CU chemists Kathy Rowlen, Rob Kuchta and colleagues at the federal Centers for Disease Control and Prevention have been working for several years to build a fast and cheap genetic test to diagnose flu strains.

A quick test would help doctors know whether to send patients home to bed with tea or isolate them, administer anti-viral drugs to recent contacts and alert public health authorities.

The CU team has been frustrated by the eight gene segments of the influenza virus.
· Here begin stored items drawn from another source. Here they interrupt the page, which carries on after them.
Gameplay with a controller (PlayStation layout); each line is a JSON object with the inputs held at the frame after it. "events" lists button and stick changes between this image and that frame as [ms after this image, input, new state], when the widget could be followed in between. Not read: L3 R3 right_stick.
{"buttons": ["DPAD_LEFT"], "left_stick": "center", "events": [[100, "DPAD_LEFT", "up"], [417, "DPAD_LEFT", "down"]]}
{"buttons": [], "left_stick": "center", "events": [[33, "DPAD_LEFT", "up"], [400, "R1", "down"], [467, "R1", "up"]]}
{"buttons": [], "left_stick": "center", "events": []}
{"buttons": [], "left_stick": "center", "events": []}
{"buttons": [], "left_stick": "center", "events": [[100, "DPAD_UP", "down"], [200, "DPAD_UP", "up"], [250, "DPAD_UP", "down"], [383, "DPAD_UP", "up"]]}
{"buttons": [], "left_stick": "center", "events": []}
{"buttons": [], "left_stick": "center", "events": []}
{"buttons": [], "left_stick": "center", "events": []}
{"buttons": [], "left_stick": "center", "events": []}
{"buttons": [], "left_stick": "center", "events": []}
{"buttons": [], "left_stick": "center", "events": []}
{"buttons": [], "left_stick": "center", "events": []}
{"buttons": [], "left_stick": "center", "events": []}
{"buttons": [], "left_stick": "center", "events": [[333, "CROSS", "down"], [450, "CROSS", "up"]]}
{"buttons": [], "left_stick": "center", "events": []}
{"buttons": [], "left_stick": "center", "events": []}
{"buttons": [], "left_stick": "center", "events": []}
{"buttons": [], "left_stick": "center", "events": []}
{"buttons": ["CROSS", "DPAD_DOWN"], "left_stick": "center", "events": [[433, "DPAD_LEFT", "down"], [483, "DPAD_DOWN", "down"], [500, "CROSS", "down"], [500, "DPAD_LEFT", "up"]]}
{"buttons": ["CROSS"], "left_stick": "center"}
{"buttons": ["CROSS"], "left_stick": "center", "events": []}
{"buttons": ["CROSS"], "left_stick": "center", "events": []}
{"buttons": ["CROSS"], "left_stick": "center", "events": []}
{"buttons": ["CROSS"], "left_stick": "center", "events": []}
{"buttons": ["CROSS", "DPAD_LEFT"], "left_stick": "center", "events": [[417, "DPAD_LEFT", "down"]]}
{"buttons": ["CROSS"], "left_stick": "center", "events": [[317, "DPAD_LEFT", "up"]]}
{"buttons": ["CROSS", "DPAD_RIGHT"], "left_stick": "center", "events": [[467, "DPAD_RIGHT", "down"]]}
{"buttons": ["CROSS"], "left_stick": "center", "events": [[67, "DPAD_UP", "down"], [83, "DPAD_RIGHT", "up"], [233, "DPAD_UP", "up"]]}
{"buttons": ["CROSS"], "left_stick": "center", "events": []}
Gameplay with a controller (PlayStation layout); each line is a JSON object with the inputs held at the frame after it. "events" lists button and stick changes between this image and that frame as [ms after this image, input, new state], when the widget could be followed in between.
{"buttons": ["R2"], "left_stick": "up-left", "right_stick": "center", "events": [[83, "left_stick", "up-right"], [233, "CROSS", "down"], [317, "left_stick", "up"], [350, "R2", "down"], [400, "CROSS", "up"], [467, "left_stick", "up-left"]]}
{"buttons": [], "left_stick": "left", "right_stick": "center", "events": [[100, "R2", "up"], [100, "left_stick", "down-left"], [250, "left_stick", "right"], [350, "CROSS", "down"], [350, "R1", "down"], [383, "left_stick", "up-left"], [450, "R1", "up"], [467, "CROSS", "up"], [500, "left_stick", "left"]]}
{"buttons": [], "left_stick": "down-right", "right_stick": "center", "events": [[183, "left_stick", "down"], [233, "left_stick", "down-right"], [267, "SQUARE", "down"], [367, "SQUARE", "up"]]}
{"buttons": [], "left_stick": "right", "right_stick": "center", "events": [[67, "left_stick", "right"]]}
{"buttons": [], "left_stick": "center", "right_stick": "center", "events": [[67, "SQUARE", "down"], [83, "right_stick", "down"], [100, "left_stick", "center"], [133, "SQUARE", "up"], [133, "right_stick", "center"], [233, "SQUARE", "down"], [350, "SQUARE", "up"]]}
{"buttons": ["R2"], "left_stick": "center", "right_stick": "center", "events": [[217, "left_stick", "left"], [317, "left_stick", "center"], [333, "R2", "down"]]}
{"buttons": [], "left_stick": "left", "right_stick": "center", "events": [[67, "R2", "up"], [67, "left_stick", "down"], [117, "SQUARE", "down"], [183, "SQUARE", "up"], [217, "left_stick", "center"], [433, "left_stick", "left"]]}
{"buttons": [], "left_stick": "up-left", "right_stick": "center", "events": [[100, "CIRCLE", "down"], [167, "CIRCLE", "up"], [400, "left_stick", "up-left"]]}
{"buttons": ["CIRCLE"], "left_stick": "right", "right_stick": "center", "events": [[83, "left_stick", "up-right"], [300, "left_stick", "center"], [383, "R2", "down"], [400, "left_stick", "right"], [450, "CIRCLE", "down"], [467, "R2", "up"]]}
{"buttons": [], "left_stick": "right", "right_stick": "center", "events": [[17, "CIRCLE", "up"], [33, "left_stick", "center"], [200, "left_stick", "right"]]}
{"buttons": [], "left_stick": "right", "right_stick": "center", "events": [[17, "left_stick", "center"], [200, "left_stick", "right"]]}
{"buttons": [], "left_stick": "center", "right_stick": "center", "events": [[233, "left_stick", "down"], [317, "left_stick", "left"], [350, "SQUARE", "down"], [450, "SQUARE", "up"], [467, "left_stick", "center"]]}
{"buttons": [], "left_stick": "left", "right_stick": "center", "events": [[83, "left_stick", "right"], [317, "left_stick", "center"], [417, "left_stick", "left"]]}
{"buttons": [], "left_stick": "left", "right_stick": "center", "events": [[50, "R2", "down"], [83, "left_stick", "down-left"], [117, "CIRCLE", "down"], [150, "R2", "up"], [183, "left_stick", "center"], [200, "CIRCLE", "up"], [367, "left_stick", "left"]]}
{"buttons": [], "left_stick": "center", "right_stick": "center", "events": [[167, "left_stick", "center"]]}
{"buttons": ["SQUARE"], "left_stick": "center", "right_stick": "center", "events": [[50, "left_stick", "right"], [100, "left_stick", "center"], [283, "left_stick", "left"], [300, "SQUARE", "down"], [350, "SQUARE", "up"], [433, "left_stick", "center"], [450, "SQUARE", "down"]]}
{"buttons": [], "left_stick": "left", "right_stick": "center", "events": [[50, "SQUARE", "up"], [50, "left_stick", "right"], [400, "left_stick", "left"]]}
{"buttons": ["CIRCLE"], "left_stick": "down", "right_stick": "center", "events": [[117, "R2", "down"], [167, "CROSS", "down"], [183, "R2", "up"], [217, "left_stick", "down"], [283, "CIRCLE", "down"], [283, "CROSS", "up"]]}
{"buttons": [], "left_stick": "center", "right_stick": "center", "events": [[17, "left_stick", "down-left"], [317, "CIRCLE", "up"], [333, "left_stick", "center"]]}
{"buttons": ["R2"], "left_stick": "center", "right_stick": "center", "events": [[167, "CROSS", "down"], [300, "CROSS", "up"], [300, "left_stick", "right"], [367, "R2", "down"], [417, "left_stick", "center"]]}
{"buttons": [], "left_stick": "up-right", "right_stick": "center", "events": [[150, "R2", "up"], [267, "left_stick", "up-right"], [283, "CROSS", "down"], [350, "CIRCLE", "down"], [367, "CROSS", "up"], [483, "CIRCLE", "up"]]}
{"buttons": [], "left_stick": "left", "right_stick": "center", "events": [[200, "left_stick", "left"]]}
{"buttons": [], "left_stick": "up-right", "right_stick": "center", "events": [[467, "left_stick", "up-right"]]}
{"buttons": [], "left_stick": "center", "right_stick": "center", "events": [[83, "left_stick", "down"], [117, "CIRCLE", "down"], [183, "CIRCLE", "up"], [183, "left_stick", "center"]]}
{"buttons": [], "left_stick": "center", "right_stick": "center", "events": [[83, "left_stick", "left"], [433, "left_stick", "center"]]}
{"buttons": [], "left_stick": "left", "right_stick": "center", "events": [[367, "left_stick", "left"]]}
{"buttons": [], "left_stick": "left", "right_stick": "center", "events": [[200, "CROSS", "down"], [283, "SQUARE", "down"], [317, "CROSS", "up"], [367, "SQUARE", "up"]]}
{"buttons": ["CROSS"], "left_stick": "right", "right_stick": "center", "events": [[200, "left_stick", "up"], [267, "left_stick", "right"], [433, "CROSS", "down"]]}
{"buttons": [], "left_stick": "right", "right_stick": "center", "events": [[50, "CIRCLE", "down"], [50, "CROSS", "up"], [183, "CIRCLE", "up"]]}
Scientists needed information on several of those segments to pinpoint the precise identity of a virus.

“The breakthrough here is that we discovered we can use this single gene segment,” Rowlen said.

“It was a surprise that this single gene could provide so much information.”

Tests currently used to identify flu strains take one or two weeks, said Karen Lacourciere, the influenza program officer with the National Institute of Allergy and Infectious Disease in Bethesda, Md., which helped fund the flu research.

The new test – dubbed the MChip – takes about 11 hours and is very accurate, according to peer-reviewed results published online this week in the journal Analytical Chemistry.

Health officials have long sought that combination of speed and accuracy, Lacourciere said.

One strain of influenza – the infamous H5N1 bird flu – has killed at least 153 people in Asia and the Middle East, according to the CDC.

Some researchers worry that strain, or other strains, could contribute to a global flu pandemic in the near future.

In 1918, the Spanish Flu pandemic killed as many as 100 million people.

“We need good surveillance; we need subtyping information; we need a way of distinguishing routine seasonal influenza from something that might be more serious,” Lacourciere said.

“This is a step toward the type of diagnostic we’ve been looking for,” she said.

CU’s MChip is a glass microscope slide spotted with 15 segments of genetic material.

Scientists swab a patient’s nose to collect viruses, make many copies of one viral gene from the sample, and then put the genetic material on the chip.

When there is a match on the slide, a dot lights up, Rowlen said. A laser scanner analyzes the pattern of matches to determine the identity of the virus.

The new technique also could be used to improve flu-vaccine production, she said.

Every year, health officials analyze the genetics of flu viruses infecting people around the world to figure out which strains to include in a vaccine.

The conventional strain-typing process takes at least a week, limiting the number of samples health experts can assess, Rowlen said.

“This would help us keep better track of what types of influenza are moving around the country, (and) the globe,” she said.

CU’s office of technology transfer – which holds the group’s patents – is in discussions with a company seeking to purchase a licence, Rowlen said.